**REQUEST:** How do the lines below between the ones holding "##### Mr HUGHES:<br><small" and "##### Mr KELLY:<br><small", inclusive, read? Give them again exactly, with no other lines.

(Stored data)
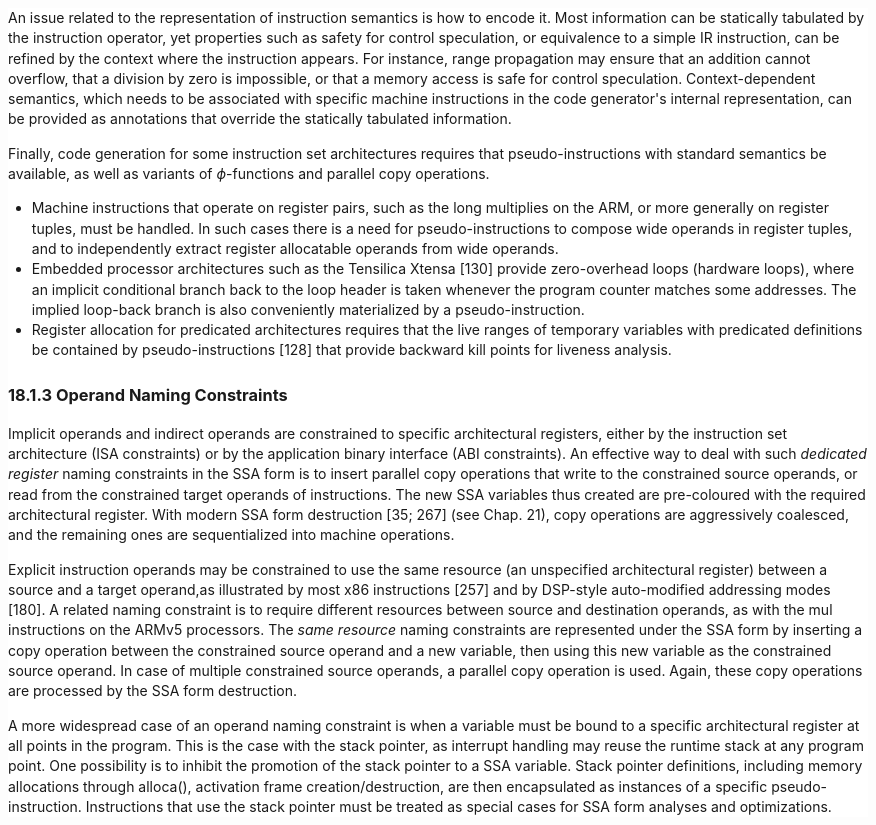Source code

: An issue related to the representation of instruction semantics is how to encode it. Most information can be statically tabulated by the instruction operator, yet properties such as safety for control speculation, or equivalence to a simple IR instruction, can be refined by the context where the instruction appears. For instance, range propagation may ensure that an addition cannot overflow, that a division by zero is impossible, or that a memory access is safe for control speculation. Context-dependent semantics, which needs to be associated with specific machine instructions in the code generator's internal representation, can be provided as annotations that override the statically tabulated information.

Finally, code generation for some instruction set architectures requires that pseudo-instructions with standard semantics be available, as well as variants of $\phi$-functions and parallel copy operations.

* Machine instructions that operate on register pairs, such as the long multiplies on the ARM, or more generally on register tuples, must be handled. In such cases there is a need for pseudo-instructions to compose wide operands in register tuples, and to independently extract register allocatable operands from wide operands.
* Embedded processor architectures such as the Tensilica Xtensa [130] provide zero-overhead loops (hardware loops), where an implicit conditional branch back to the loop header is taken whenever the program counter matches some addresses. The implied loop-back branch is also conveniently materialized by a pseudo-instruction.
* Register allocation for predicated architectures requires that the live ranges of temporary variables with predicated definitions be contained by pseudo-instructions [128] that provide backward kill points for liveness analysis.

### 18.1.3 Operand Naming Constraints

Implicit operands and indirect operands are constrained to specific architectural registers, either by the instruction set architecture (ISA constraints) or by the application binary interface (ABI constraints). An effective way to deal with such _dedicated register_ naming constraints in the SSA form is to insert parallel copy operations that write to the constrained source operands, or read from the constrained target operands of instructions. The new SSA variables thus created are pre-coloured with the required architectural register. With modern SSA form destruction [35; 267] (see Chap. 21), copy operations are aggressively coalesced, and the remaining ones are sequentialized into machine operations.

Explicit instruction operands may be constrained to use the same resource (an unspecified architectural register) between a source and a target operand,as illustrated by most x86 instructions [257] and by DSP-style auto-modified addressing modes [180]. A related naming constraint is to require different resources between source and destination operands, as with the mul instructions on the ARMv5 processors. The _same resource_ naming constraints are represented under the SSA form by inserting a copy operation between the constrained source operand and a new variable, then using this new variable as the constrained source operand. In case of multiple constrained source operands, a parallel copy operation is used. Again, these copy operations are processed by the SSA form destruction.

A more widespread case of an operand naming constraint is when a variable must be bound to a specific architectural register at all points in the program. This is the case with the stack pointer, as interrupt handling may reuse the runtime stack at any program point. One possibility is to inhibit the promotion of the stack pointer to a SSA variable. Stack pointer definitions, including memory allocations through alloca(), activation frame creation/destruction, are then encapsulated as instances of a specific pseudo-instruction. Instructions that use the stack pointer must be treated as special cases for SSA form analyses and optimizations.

--

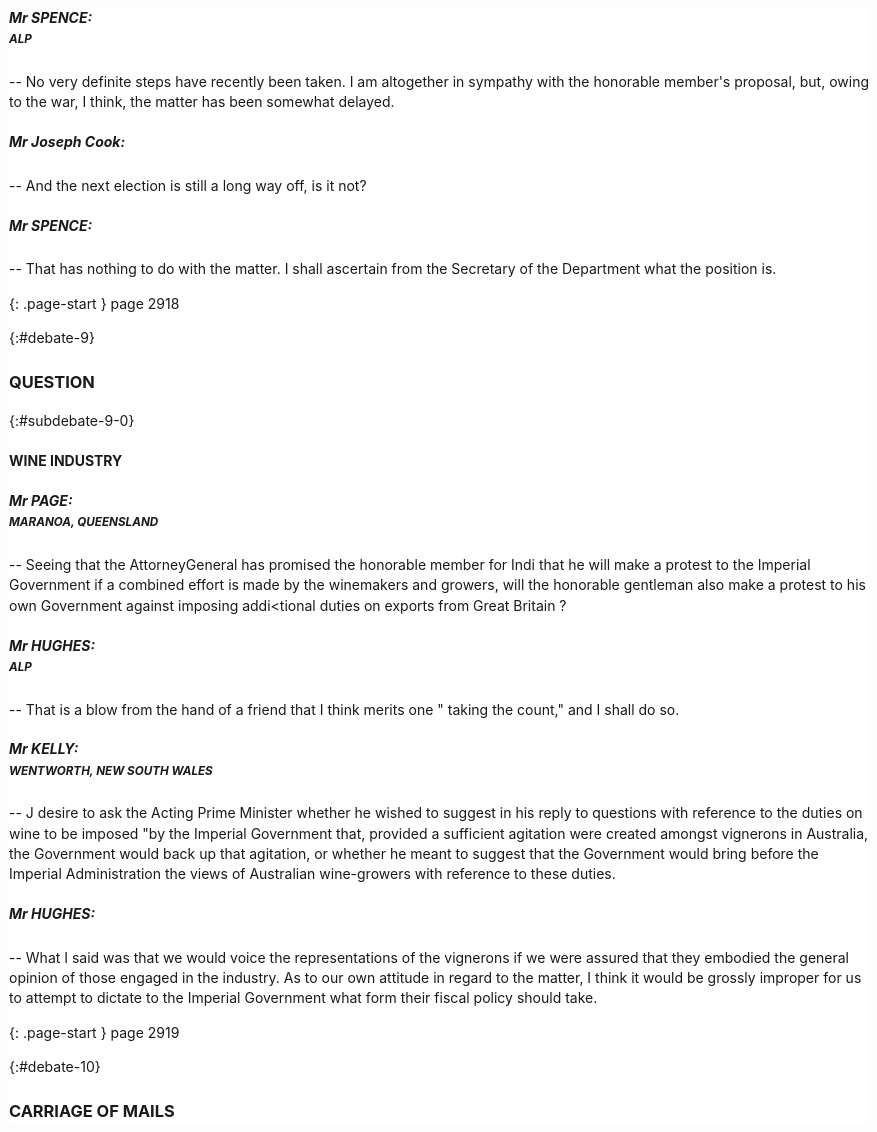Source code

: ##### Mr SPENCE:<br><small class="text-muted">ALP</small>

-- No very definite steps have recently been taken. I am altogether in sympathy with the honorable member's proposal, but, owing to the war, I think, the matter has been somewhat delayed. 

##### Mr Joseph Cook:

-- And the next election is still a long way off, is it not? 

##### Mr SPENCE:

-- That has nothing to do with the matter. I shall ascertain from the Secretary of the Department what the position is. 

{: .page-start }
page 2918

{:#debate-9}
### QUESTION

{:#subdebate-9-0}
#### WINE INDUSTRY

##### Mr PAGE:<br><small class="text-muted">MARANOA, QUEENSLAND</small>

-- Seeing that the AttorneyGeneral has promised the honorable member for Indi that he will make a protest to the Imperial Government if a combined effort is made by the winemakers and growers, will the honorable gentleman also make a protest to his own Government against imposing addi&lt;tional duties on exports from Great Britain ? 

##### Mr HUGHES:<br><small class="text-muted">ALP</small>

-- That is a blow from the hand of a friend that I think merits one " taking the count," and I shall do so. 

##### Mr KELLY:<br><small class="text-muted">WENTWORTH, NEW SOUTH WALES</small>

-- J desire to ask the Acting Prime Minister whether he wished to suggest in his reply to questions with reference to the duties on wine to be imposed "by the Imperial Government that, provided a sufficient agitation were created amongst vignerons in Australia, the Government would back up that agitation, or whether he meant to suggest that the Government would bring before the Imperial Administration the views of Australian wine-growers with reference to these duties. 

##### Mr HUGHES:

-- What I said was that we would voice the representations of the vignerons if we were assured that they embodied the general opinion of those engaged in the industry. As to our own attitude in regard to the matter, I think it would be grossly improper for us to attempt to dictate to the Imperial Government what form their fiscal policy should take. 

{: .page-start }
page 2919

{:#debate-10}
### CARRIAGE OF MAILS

**EXERCISE SOLUTION:**
##### Mr HUGHES:<br><small class="text-muted">ALP</small>

-- That is a blow from the hand of a friend that I think merits one " taking the count," and I shall do so. 

##### Mr KELLY:<br><small class="text-muted">WENTWORTH, NEW SOUTH WALES</small>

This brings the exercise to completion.